#### Page text
◆ ◆ ◆

Also, Govt need to clearly define the cut-off date for GST input tax credit; otherwise, there may be confusion and manufacturers may resort to less production and storage in Q1FY18, which may in turn affect both top & bottom line.

After “dovish hike” by Fed yesterday, today BOJ/SNB/BOE all came pat as expected and together with that, favourable exit pool (outcome) of Denmark election has also boosted the global “risk on” sentiment. But USD is bound to recover simply because divergence of Fed’s monetary policy (hawkish) and that of other major G-20 central bankers (dovish to neutral stance by BOJ/ECB); while Fed is thinking & actually implementing multiple rate hikes, ECB/BOJ are still on QQE mode.

Technically, USDJPY (LTP: 113.50) need to sustain above 112.50-111 zone for any rebound from here towards 116 area; otherwise it may fall further towards 107 area in the coming days.

Although, Yellen sounded less hawkish yesterday than market expected, on closer look she may have done a great job in containing the strength of USD after so much hawkish scripts since last one month raising the market expectations amazingly and at the same time satisfied her political boss’s (Trump) weak USD rhetoric. Yellen has effectively delivered the same as par Fed’s Dec’16 dot-plots of 3 hikes in 2017, but thanks to the 24/7 hawkish rhetoric by various FOMC members, market was expecting perhaps 4 hikes with some balance sheet sizing by Fed, which may be over expectation.

Fed never made a commitment for any rate action and thus it’s not expected from Yellen either to make a firm (yes or no) commitment for future hikes in some specific months. Market is expected another two hikes in Sep & Dec’17, considering core US CPI of around 2% or headline CPI of 2.7% as of now.

For Fed, normal rate means, at least 1% above CPI (real rate of interest) and in that scenario, one can expect Fed fund rate of around 3-4% by FY: 17-19 from present 1%; i.e. Fed has to hike by almost 8 times @0.25% in 2017-18 to reach the goal of 3%. In that sense, Fed may be termed as very gradual and accommodative. Irrespective of any rhetoric by Trump for a weaker USD and his actual trajectory of fiscal/infra spending & tax cuts, if US inflation will stabilize around 2-3% in the coming days, Fed is bound to act; otherwise it may fall behind the inflation curve and has to hike more rapidly later than gradually. As par Fed, gradual also means one notch above or below dot-plots; thus the Fed suspense will be an ongoing phenomenon for the global financial market. For the time being (2017), Fed may take 2% rate as “normal”, being equal to core inflation of around 2%.

Fed may not tinker with its huge balance sheet of $4.5 tln in foreseeable future as it’s not confident enough for the strength of US & global economy to withstand such shock. In fact, Fed may never try to sell those QE bonds/toxic assets back to the market and it may simply allow it to mature and clean/deleverage its balance sheet.

◆ ◆ ◆

#### Given data
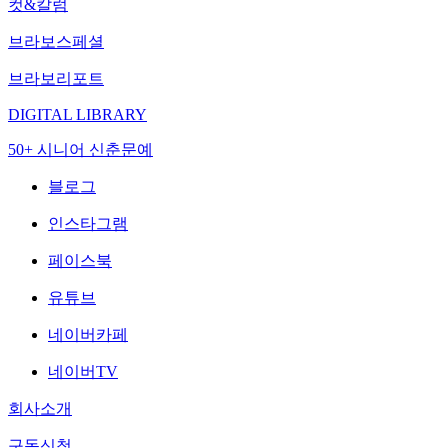
컷&칼럼
브라보스페셜
브라보리포트
DIGITAL LIBRARY
50+ 시니어 신춘문예
블로그
인스타그램
페이스북
유튜브
네이버카페
네이버TV
회사소개
구독신청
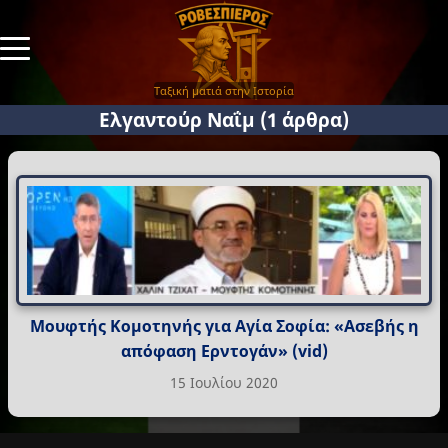
Ταξική ματιά στην Ιστορία
Ελγαντούρ Ναΐμ
(1 άρθρα)
Μουφτής Κομοτηνής για Αγία Σοφία: «Ασεβής η
απόφαση Ερντογάν» (vid)
15 Ιουλίου 2020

◆ ◆ ◆

Answer from the market commentary:
1. Above which zone does USDJPY need to hold for a rebound toward the 116 area?
2. How large is the Fed's balance sheet?
3. How many 2017 rate hikes did the Fed's Dec'16 dot-plots show?
The items aren't needed here.

#### Written answer
1. The 112.50-111 zone.
2. $4.5 tln.
3. Three hikes.